An ongoing LGBTQ+ young adult graphic novel and web comic series, Heartstopper is a charming and tooth-achingly sweet story about growing up, friendship, identity, love, and everything in between. There are currently five volumes available, and if I am not mistaken, the sixth one will be the final book in the series. You will breeze through the chapters. Netflix recently adapted it into a show, which is also a must-watch.


by Ali Hazelwood, 2023

It is hard for me to just pick any romance book and delve into it. I like the female protagonists to be driven and passionate like the women in my life are, and the fictional men to have emotional intelligence; they should not be abusive in the name of love. I’ve developed a recent interest in romance novels set in the world of STEM.

My quests led me to Ali Hazelwood. Though The Love Hypothesis was the first book I read by her, I have a newfound love for Love, Theoretically. I haven’t laughed this much in a while.
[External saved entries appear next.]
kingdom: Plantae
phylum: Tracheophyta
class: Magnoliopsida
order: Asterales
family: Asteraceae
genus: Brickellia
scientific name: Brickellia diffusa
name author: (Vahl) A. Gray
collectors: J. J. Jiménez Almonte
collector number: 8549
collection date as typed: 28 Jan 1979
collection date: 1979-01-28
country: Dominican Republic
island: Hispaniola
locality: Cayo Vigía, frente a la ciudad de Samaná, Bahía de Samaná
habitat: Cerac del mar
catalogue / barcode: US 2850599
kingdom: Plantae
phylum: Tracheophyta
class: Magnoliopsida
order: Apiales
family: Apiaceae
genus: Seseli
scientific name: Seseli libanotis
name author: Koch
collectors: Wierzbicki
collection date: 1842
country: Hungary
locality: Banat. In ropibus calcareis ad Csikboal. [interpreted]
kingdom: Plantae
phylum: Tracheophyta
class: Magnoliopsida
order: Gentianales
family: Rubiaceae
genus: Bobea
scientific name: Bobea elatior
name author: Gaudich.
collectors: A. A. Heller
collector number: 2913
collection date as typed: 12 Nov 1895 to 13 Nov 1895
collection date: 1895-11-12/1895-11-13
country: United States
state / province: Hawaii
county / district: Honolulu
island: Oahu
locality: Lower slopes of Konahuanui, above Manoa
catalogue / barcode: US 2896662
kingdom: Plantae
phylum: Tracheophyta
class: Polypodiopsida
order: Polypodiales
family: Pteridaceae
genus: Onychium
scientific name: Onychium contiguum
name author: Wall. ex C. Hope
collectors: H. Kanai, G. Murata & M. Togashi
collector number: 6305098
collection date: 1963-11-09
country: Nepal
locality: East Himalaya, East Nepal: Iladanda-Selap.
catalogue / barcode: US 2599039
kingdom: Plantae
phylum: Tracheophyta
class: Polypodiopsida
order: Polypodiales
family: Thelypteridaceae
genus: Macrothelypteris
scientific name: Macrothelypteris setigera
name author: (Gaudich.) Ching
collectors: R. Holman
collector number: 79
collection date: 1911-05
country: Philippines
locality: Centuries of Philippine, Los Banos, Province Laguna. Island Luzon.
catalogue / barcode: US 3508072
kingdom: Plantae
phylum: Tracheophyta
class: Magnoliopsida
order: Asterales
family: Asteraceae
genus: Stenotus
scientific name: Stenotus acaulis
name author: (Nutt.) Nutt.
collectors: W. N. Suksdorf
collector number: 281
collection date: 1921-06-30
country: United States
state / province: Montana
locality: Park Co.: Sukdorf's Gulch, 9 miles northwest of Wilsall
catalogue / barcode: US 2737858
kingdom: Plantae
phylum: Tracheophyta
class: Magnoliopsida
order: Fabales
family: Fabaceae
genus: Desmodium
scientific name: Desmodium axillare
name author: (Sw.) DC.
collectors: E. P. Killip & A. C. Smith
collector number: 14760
Elsie is a dedicated theoretical physicist and holds a PhD. When she couldn’t find a well-paying academic position, she resorts to ‘fake dating’ as a side hustle to keep her head above water. Enter her career nemesis, who is also the older brother of her favourite ‘client’. Both of her professional lives collide, her personal life is up in flames but she is not going down without a fight. To say this book is hilarious is an understatement.


by Satoshi Yagisawa, 2023
(Trans. Eric Ozawa)

Heartbroken and unemployed, Takako moves into the room above her uncle’s secondhand bookshop in Tokyo. Surrendered by stacks of books and readers, she slowly opens up to new experiences, despite not being a reader herself. Days at the Morisaki Bookshop is a sincere tale about books, relationships, and falling in love with reading.

I am trying to reconnect with our Bengali literature this year. If you are too, I would like to recommend Golpo Gulo Bari Geche (Jagriti Prokashony, 2018) by Mehrin Ferdous and Birupkotha (Abosar Prokashana Sangstha, 2021) by Tanjim Rahman. Golpo Gulo Bari Geche is a stunning collection of everyday stories, while Birupkotha can be described as a modern fairytale set in a beautifully mystifying world.